Opinion
KA 01-00739
June 14, 2002.
Appeal from a judgment of Supreme Court, Onondaga County (Brunetti, J.), entered October 4, 2000, convicting defendant after a jury trial of robbery in the second degree.
FRANK H. HISCOCK LEGAL AID SOCIETY, SYRACUSE (ROBERT P. RICKERT OF COUNSEL), FOR DEFENDANT-APPELLANT.
WILLIAM J. FITZPATRICK, DISTRICT ATTORNEY, SYRACUSE (VICTORIA M. ANTHONY OF COUNSEL), FOR PLAINTIFF-RESPONDENT.

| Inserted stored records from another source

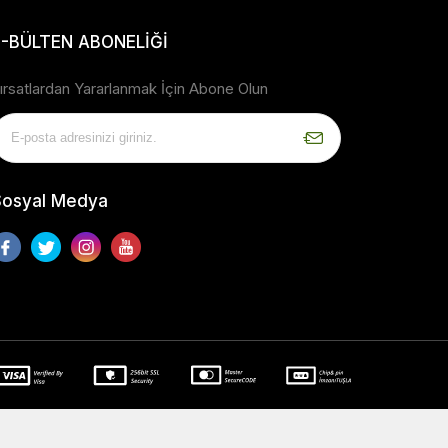
E-BÜLTEN ABONELİĞİ
ırsatlardan Yararlanmak İçin Abone Olun
Sosyal Medya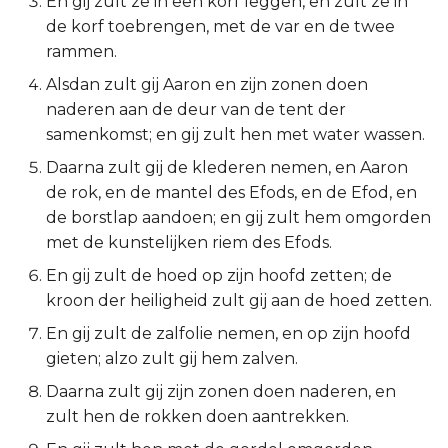
En gij zult ze in een korf leggen, en zult ze in
de korf toebrengen, met de var en de twee
2 Korinthe
rammen.
Galaten
Alsdan zult gij Aaron en zijn zonen doen
naderen aan de deur van de tent der
Éfeze
samenkomst; en gij zult hen met water wassen.
Daarna zult gij de klederen nemen, en Aaron
Filipenzen
de rok, en de mantel des Efods, en de Efod, en
de borstlap aandoen; en gij zult hem omgorden
Kolossenzen
met de kunstelijken riem des Efods.
1 Thessalonicenzen
En gij zult de hoed op zijn hoofd zetten; de
kroon der heiligheid zult gij aan de hoed zetten.
2 Thessalonicenzen
En gij zult de zalfolie nemen, en op zijn hoofd
gieten; alzo zult gij hem zalven.
1 Timótheüs
Daarna zult gij zijn zonen doen naderen, en
zult hen de rokken doen aantrekken.
2 Timótheüs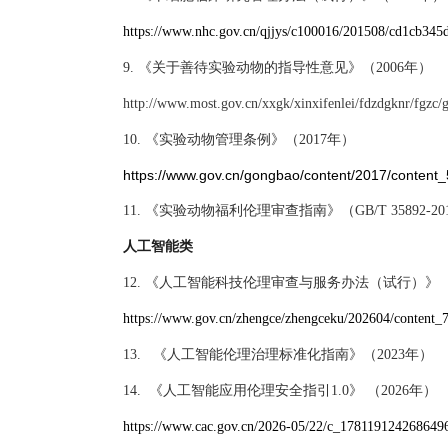
https://www.nhc.gov.cn/qjjys/c100016/201508/cd1cb345
9.
《关于善待实验动物的指导性意见》（
2006年）
http://www.most.gov.cn/xxgk/xinxifenlei/fdzdgknr/fgz
10.
《实验动物管理条例》（
2017年）
https://www.gov.cn/gongbao/content/2017/content
11.
《实验动物福利伦理审查指南》（
GB/T 35892-2
人工智能类
12.
《人工智能科技伦理审查与服务办法（试行）》
https://www.gov.cn/zhengce/zhengceku/202604/content
13.
《人工智能伦理治理标准化指南》（2023年）
14.
《人工智能应用伦理安全指引
1.0》 （2026年）
https://www.cac.gov.cn/2026-05/22/c_178119124268649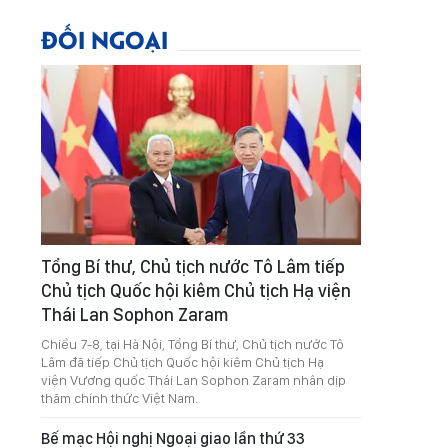
ĐỐI NGOẠI
Tổng Bí thư, Chủ tịch nước Tô Lâm tiếp
Chủ tịch Quốc hội kiêm Chủ tịch Hạ viện
Thái Lan Sophon Zaram
Chiều 7-8, tại Hà Nội, Tổng Bí thư, Chủ tịch nước Tô
Lâm đã tiếp Chủ tịch Quốc hội kiêm Chủ tịch Hạ
viện Vương quốc Thái Lan Sophon Zaram nhân dịp
thăm chính thức Việt Nam.
Bế mạc Hội nghị Ngoại giao lần thứ 33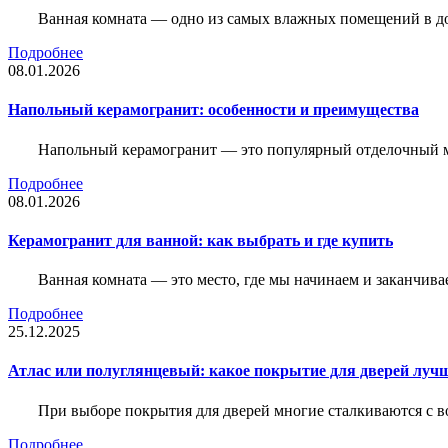
Ванная комната — одно из самых влажных помещений в дом
Подробнее
08.01.2026
Напольный керамогранит: особенности и преимущества
Напольный керамогранит — это популярный отделочный м
Подробнее
08.01.2026
Керамогранит для ванной: как выбрать и где купить
Ванная комната — это место, где мы начинаем и заканчив
Подробнее
25.12.2025
Атлас или полуглянцевый: какое покрытие для дверей луч
При выборе покрытия для дверей многие сталкиваются с в
Подробнее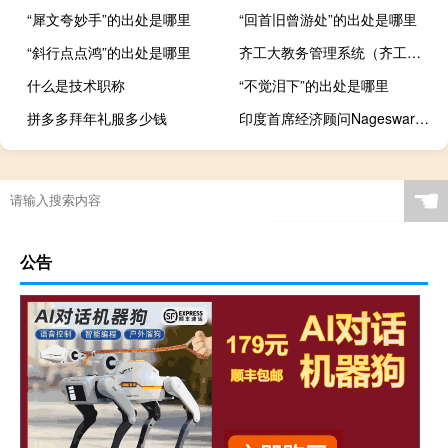
“犀文夸妙手”的出处是哪里
“回首旧曾游处”的出处是哪里
“斜行点点鸿”的出处是哪里
齐工大教务管理系统（齐工大教务管理系统）
什么是技术职称
“不觉泪下”的出处是哪里
拼多多拜年礼服多少钱
印度首席经济顾问Nageswaran：原油价格超过100美元/桶会对印度构成风险
☚
公告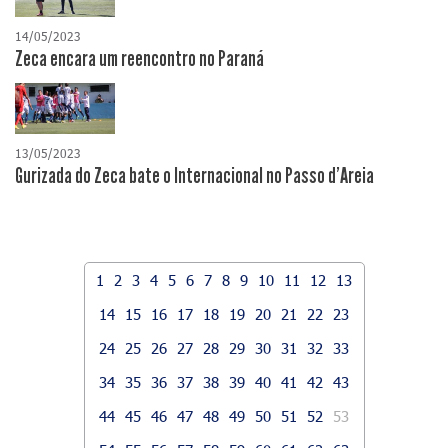
14/05/2023
Zeca encara um reencontro no Paraná
13/05/2023
Gurizada do Zeca bate o Internacional no Passo d'Areia
1
2
3
4
5
6
7
8
9
10
11
12
13
14
15
16
17
18
19
20
21
22
23
24
25
26
27
28
29
30
31
32
33
34
35
36
37
38
39
40
41
42
43
44
45
46
47
48
49
50
51
52
53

PRESENT: PIGOTT, JR., P.J., HAYES, KEHOE, GORSKI, AND LAWTON, JJ.
MEMORANDUM AND ORDER
It is hereby ORDERED that the judgment so appealed from be and the same hereby is unanimously affirmed.
Memorandum:
Defendant appeals from a judgment convicting him of robbery in the second degree (Penal Law § 160.10) following a joint trial with two codefendants. We reject defendant's contentions that the conviction is not supported by legally sufficient evidence and that the verdict is against the weight of the evidence ( see People v. Camacho, 288 A.D.2d 947, lv denied 97 N.Y.2d 702). We reject defendant's further contention that Supreme Court erred in its supplemental charge on asportation. As we concluded in the prior appeal of a codefendant, the court "properly instructed the jury that the movement of the property by the owner from his physical possession as a result of threats by defendants may constitute the degree of movement required by law" ( id. at 948; see also People v. James, 981 P.2d 637, 641 [Colo], cert denied 1999 Colo LEXIS 707 [Sup Ct, July 26, 1999]; Wright v. State, 487 So.2d 1176, 1178 [Fla]; Johnson v. State, 432 So.2d 758, 759 [Fla]; People v. Price, 25 Cal.App.3d 576, 579; People v. Martinez, 274 Cal.App.2d 170, 174). Finally, the court did not err in admitting evidence of uncharged crimes because the evidence was necessary "to complete the narrative of events to assist the jury in its comprehension of the crime" ( People v. Hamid, 209 A.D.2d 716, 717, lv denied 87 N.Y.2d 973; see People v. Zanghi, 256 A.D.2d 1120, 1121, lv denied 93 N.Y.2d 881). In any event, the court's limiting instructions to the jury eliminated any prejudice to defendant ( see People v. Glass, 259 A.D.2d 989, lv denied 93 N.Y.2d 924).